> [DESCRIPTION OF THE TASK] Return the following data exactly, with all pictures left out.

> [RECORDS SHOWN]
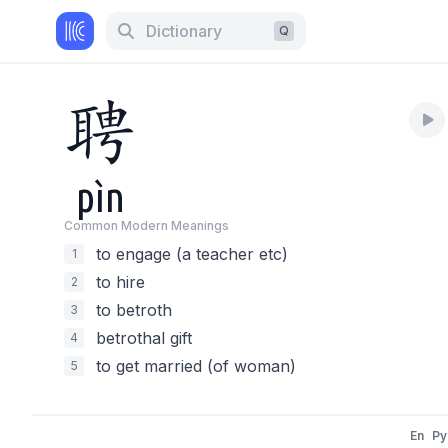
Dictionary
Q
聘
pìn
Common Modern Meaning
s
to engage (a teacher etc)
1
to hire
2
to betroth
3
betrothal gift
4
to get married (of woman)
5
En
Py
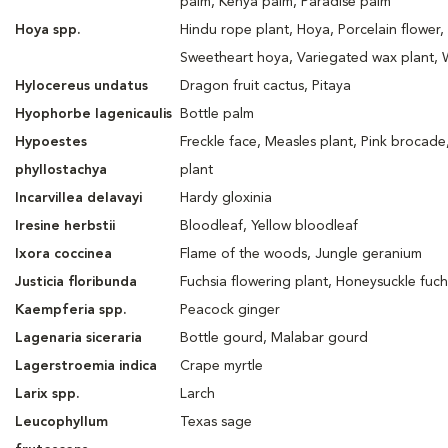
palm, Kenya palm, Paradise palm
Hoya spp.
Hindu rope plant, Hoya, Porcelain flower,
Sweetheart hoya, Variegated wax plant, 
Hylocereus undatus
Dragon fruit cactus, Pitaya
Hyophorbe lagenicaulis
Bottle palm
Hypoestes
Freckle face, Measles plant, Pink brocade
phyllostachya
plant
Incarvillea delavayi
Hardy gloxinia
Iresine herbstii
Bloodleaf, Yellow bloodleaf
Ixora coccinea
Flame of the woods, Jungle geranium
Justicia floribunda
Fuchsia flowering plant, Honeysuckle fuch
Kaempferia spp.
Peacock ginger
Lagenaria siceraria
Bottle gourd, Malabar gourd
Lagerstroemia indica
Crape myrtle
Larix spp.
Larch
Leucophyllum
Texas sage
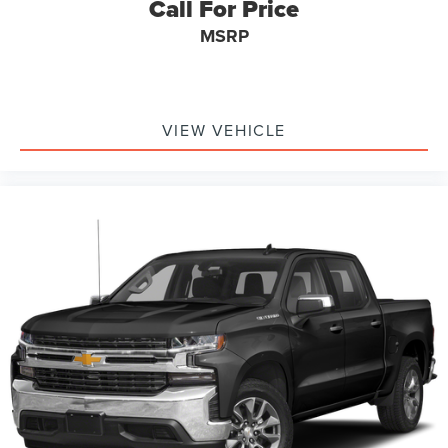
Call For Price
MSRP
VIEW VEHICLE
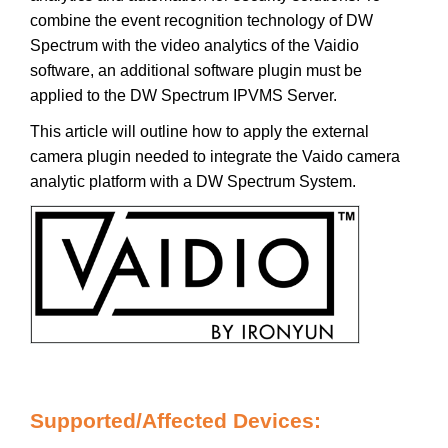
combine the event recognition technology of DW
Spectrum with the video analytics of the Vaidio
software, an additional software plugin must be
applied to the DW Spectrum IPVMS Server.
This article will outline how to apply the external
camera plugin needed to integrate the Vaido camera
analytic platform with a DW Spectrum System.
Supported/Affected Devices:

> [WRITTEN RESPONSE]
Dictionary
Q
聘
pìn
Common Modern Meaning
s
to engage (a teacher etc)
1
to hire
2
to betroth
3
betrothal gift
4
to get married (of woman)
5
En
Py
palm, Kenya palm, Paradise palm
Hoya spp.
Hindu rope plant, Hoya, Porcelain flower,
Sweetheart hoya, Variegated wax plant, 
Hylocereus undatus
Dragon fruit cactus, Pitaya
Hyophorbe lagenicaulis
Bottle palm
Hypoestes
Freckle face, Measles plant, Pink brocade
phyllostachya
plant
Incarvillea delavayi
Hardy gloxinia
Iresine herbstii
Bloodleaf, Yellow bloodleaf
Ixora coccinea
Flame of the woods, Jungle geranium
Justicia floribunda
Fuchsia flowering plant, Honeysuckle fuch
Kaempferia spp.
Peacock ginger
Lagenaria siceraria
Bottle gourd, Malabar gourd
Lagerstroemia indica
Crape myrtle
Larix spp.
Larch
Leucophyllum
Texas sage
Call For Price
MSRP
VIEW VEHICLE
combine the event recognition technology of DW
Spectrum with the video analytics of the Vaidio
software, an additional software plugin must be
applied to the DW Spectrum IPVMS Server.
This article will outline how to apply the external
camera plugin needed to integrate the Vaido camera
analytic platform with a DW Spectrum System.
Supported/Affected Devices:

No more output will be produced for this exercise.